The commission by Sky Arts continues a relationship the channel has had with Mr Palmer, most notably in screening last June his epic film biography — it was 140 minutes long — of the life of Athol Fugard, the South African playwright and veteran anti-apartheid campaigner. The film — to be shown again in full on Sky Arts on October 27 at 9pm — not only includes extensive interviews with Fugard, who is the most-performed living playwright in the English-speaking world, but also extracts from many of his most notable plays. No mainstream network in Britain was interested in the film: which, given Fugard’s eminence and Mr Palmer’s international reputation (he has cabinets full of awards, including several Emmys) was a tragic comment on the assumptions television executives make about their audiences these days. South Africa is no longer a story in Britain: the great struggle is over there, and the same people who cheered on those who fought for liberty and democracy there are now disgusted or embarrassed by the violent, corrupt and increasingly primitive society that seems to have evolved there. When the time comes that South Africa is no longer out of sight and out of mind, perhaps its culture, and representations of it such as Mr Palmer’s Fugard film, will receive the attention and respect they merit.

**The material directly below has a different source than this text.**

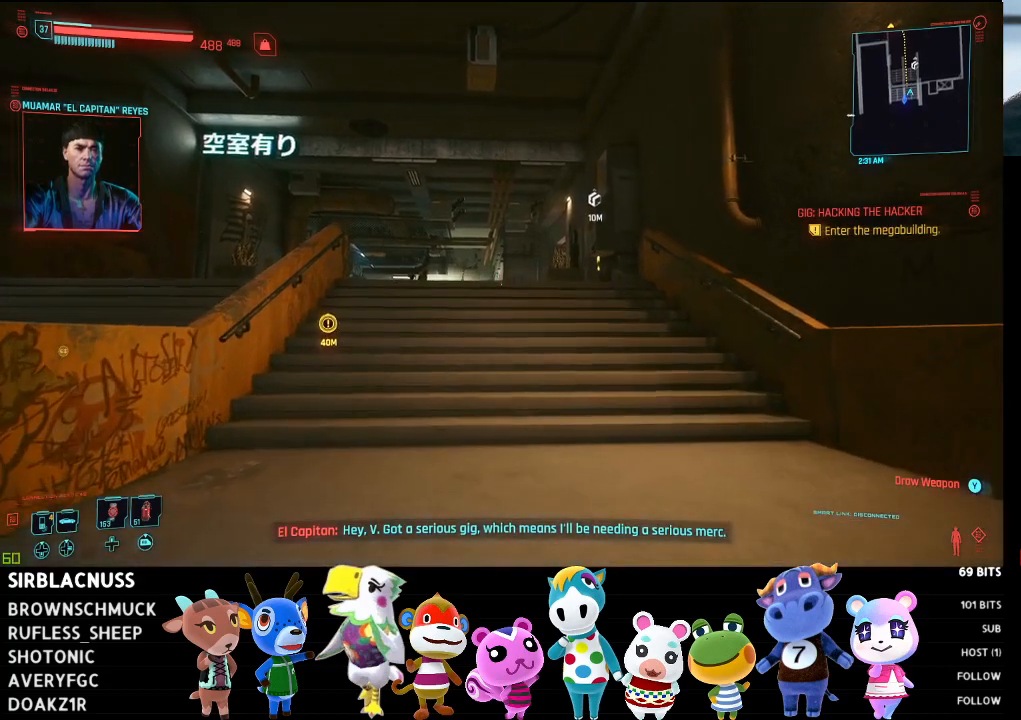
{"buttons": [], "left_stick": "up", "right_stick": "center", "events": []}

The films on Britten, however, will not be buried, or have to wait for attention. The genius of A Time There Was lay in the way it captured the atmosphere of the closed circle of Britten and Pears in Aldeburgh; partly because of the use of location filming, partly because of the access Mr Palmer had to Pears and others who had been close to the composer, including members of his family; and partly because of the director’s implicit understanding of the genesis and message of Britten’s works. I was still in my teens when I saw its original broadcast on television over 30 years ago; it converted me from someone with a passing interest in Britten to one who yearned to hear more, explore more and learn more. It would be surprising if those yet to see the film for the first time, more than a generation after its premiere, did not find it had the same effect on them.
What, though, of the future of television as a medium for films about the arts? We passed through a golden age in the 1970s and 1980s, when Mr Palmer’s films were to be found on television, usually under Lord Bragg’s patronage on The South Bank Show, almost annually. Those days have gone. He made a superb film about Vaughan Williams, whose television premiere, on New Year’s Day 2008, was on Channel 5 before lunch. A subsequent relationship with the BBC was distressingly short, though it produced a ravishing film on Gustav Holst, shown last year: but the artistic disagreements between Mr Palmer and one or two BBC executives, who did not seem to understand the point of him in the way that Lord Bragg did, were well documented in the press.
That Sky Arts is prepared to back such film-making — film-making whose message might not always be predictable, and which cannot always be contained within the now, apparently, standard 47 minutes — is more than simply positive. Such films open the door to the wider world of culture that our education system no longer provides for. And for those of us who harbour the reactionary belief that broadcasters really are there to inform, educate and entertain, penetrating documentaries about the arts are essential to the process.